MM: Memory is a main character in this book. Events move linearly, but the past constantly comes up, and voices of the dead constantly interject themselves into the present moment. The scene you mention is in the prologue of the novel, which begins in 1974. She opens the box and unleashes the past, and that is an acknowledgement of the "now-ness" of memory.
RBG: In that vein, I want to ask you about Project 3541. It's an archive of photographs and stories shared by individuals whose families were in Ethiopia during the occupation. On the website it's described as a communal effort to give an intimate perspective on an African conflict with global consequences.
MM: It's truly a labor of love. It's a combination of years of collecting images, looking at them and trying to make sense of the history. Every month the newsletter has a different theme. In March, in honor of International Women's Month, we featured women who fought in this war. It's a way people can understand this history and hopefully share their own histories with us.
RBG: In a way you're trying to create a crowdsourced archive. There are Italian archives with vast stores of images, like the Istituto Luce, but those are photos by the occupiers of Ethiopia, taken by people serving a Fascist regime. And on the Ethiopian side, for various reasons, there isn't a centralized image archive, and it can be difficult to have access to certain collections there too.
MM: I've also been surprised by the number of people who say that they have stories to share-- some people didn't have cameras back then. We have a page on the website called Memories Without Faces for those family stories, including grandfathers from Kenya or India who were in Ethiopia with the British forces. It's becoming more global than I had anticipated.
RBG: Yes, the use of colonial forces in World War Two remains too little documented, especially at the visual level. This brings me back to the global nature of the response to the Ethiopian war. The majority-White Spanish Civil War, fought in Europe, has overshadowed the Italian-Ethiopian war, fought in the horn of Africa. Allowing Mussolini to invade and occupy was the first appeasement. Munich and Hitler came three years later.
MM: This is what makes research so exciting, when you find these threads and start noticing that it all projects much further than you had imagined. As with the connections of African-Americans who volunteered and fundraised for Ethiopia with anti-Fascist and anti-racist movements in the United States and around the world. We haven't talked enough about that either.

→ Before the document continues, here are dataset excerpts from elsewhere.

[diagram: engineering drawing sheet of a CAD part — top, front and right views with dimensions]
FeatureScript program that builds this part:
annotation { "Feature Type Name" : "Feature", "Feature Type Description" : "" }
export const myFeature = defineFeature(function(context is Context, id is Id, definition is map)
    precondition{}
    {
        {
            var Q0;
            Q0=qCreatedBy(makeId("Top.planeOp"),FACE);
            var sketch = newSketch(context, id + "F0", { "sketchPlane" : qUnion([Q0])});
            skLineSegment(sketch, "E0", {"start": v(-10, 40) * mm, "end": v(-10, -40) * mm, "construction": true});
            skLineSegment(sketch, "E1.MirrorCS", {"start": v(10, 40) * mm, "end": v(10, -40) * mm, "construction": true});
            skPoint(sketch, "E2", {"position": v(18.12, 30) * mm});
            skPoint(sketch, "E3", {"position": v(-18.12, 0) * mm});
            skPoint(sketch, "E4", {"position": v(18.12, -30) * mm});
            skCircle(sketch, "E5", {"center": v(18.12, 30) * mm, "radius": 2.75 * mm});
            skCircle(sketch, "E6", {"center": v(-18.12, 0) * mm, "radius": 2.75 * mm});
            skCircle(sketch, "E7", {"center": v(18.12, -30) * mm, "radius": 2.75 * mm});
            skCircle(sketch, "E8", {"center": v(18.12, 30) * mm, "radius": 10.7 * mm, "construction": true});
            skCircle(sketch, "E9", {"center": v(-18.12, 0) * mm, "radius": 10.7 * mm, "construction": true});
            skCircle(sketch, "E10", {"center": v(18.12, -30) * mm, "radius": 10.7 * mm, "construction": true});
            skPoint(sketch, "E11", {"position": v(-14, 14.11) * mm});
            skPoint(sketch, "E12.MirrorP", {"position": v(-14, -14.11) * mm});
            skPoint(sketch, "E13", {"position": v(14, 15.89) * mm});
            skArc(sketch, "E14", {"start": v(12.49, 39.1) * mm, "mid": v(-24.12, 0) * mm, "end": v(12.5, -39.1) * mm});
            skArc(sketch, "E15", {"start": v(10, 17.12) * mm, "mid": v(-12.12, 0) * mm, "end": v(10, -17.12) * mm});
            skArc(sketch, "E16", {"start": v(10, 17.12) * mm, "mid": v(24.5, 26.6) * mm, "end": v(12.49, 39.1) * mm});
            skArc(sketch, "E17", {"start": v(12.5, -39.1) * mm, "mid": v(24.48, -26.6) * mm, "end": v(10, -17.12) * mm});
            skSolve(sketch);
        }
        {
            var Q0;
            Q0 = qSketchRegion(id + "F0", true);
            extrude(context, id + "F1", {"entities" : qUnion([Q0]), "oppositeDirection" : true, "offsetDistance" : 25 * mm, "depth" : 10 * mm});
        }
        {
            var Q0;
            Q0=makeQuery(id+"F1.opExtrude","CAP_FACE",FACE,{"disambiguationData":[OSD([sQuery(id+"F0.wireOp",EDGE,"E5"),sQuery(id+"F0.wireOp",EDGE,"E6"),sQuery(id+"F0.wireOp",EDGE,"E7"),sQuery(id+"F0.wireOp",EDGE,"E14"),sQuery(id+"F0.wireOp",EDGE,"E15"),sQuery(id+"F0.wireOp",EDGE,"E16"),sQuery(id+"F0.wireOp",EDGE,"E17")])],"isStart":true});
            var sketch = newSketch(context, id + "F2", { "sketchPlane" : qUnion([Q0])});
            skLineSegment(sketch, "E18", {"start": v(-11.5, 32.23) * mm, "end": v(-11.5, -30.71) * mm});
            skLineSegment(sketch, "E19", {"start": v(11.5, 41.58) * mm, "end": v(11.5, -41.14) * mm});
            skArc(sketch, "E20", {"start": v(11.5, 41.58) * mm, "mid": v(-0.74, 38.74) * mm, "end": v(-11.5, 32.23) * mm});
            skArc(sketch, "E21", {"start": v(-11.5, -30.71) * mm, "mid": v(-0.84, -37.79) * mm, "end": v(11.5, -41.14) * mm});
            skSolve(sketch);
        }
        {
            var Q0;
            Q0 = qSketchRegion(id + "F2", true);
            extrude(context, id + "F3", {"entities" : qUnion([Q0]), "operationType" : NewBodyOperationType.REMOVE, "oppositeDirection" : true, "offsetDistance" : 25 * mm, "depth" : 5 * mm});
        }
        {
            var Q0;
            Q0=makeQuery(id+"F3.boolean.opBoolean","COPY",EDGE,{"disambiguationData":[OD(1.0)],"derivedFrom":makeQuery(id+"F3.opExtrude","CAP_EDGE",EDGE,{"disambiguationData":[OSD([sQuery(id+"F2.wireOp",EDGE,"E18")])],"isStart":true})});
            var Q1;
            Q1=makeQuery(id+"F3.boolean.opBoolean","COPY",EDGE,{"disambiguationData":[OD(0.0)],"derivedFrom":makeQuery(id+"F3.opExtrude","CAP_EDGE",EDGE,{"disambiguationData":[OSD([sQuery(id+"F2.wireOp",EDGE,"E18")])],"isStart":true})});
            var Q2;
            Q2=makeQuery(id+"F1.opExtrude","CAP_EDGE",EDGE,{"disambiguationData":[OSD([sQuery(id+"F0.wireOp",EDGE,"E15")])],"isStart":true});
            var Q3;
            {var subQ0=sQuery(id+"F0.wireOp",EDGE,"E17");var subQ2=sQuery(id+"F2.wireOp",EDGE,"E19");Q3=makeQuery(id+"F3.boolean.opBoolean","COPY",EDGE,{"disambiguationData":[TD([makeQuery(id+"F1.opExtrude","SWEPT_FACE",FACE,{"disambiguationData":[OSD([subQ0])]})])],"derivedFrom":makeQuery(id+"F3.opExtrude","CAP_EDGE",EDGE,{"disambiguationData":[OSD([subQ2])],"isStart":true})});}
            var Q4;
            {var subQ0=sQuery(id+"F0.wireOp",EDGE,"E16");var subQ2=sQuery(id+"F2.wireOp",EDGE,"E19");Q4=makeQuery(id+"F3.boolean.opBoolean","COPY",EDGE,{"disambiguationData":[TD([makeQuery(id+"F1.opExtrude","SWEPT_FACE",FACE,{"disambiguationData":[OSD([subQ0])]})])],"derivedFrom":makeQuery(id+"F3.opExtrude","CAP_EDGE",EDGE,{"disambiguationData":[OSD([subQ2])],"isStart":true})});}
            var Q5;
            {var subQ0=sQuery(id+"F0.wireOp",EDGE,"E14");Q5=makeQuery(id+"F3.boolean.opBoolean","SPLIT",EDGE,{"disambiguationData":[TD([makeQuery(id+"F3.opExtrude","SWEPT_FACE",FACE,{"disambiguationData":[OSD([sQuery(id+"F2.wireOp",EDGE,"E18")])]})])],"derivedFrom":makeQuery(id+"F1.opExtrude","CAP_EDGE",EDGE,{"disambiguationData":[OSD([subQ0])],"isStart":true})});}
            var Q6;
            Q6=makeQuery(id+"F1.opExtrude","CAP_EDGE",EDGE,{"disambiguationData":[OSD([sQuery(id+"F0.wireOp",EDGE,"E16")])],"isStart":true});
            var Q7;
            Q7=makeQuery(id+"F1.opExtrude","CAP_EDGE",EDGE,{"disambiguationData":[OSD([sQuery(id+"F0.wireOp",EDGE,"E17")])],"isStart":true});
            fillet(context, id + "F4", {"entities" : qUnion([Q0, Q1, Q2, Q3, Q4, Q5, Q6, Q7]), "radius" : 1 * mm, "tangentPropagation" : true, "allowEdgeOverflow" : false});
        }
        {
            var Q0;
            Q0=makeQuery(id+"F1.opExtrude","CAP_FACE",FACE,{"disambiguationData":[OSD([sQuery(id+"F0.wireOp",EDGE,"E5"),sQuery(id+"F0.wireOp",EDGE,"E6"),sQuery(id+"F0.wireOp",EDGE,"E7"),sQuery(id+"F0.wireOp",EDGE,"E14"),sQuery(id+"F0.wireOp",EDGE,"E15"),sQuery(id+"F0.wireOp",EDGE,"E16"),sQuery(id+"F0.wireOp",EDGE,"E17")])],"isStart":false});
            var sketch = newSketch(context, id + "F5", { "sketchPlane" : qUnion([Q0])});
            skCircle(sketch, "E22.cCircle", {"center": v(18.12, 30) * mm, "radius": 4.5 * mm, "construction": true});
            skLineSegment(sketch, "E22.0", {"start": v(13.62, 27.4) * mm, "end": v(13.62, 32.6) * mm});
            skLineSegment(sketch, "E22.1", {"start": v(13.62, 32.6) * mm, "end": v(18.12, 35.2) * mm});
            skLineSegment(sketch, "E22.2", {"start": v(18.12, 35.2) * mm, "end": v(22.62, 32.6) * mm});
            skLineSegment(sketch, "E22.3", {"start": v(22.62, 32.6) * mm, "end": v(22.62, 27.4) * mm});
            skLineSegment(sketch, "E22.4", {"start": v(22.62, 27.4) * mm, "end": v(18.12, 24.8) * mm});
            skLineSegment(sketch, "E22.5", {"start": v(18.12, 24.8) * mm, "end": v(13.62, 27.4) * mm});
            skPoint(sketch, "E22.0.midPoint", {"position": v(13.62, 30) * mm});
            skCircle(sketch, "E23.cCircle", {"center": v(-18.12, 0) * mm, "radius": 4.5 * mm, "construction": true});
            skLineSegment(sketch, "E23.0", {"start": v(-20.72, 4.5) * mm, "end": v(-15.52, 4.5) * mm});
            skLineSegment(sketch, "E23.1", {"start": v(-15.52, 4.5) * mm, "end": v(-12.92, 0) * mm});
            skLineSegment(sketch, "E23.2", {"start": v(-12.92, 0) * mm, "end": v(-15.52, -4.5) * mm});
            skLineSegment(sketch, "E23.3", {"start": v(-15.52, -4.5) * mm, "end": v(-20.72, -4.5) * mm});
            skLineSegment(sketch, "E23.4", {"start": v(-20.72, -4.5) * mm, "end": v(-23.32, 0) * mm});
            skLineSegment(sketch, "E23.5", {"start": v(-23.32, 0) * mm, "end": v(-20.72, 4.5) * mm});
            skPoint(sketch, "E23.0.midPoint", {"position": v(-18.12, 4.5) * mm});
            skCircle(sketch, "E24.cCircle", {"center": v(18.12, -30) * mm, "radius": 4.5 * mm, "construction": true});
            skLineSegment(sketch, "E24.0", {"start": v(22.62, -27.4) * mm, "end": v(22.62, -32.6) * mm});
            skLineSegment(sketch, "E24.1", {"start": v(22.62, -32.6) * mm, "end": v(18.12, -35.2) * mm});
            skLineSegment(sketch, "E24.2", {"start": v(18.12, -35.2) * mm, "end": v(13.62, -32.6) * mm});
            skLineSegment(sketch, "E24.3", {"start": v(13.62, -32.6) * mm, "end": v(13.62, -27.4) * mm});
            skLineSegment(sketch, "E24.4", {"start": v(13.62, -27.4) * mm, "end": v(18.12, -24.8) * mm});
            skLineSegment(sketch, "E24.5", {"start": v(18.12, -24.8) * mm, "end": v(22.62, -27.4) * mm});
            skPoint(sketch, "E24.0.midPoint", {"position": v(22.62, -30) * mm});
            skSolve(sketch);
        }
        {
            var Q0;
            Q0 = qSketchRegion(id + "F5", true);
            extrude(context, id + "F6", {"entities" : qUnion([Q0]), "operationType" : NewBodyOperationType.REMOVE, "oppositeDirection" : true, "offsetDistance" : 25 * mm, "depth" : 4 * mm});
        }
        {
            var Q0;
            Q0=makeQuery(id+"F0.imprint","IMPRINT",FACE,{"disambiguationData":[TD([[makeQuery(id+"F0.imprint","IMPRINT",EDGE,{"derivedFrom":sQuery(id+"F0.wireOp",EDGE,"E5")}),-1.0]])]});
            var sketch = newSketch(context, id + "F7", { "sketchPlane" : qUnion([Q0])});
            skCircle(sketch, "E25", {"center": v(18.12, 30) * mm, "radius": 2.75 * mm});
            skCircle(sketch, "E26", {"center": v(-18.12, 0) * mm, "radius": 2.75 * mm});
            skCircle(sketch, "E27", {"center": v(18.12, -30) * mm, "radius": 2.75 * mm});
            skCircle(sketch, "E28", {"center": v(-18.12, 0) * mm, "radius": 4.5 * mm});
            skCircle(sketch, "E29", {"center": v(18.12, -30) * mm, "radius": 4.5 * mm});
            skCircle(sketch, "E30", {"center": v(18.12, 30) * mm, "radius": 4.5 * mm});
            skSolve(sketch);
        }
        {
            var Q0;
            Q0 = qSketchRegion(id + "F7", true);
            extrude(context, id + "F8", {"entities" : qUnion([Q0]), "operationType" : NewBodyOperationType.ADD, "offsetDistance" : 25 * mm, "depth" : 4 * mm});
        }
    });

That is a very important point that the Italo-Ethiopian war has been overshadowed by the Spanish Civil War therefore obscuring the role that race and colonialism played in fascism. The earlier point that Mayor Fiorello LaGuardia, considered a liberal at the time, energetically supported the Italian government is quite sobering. I look forward to reading Mengiste’s book and glad that more visibility is being brought to the issue.
I hope the interview continues with the part she ends with. Thank you!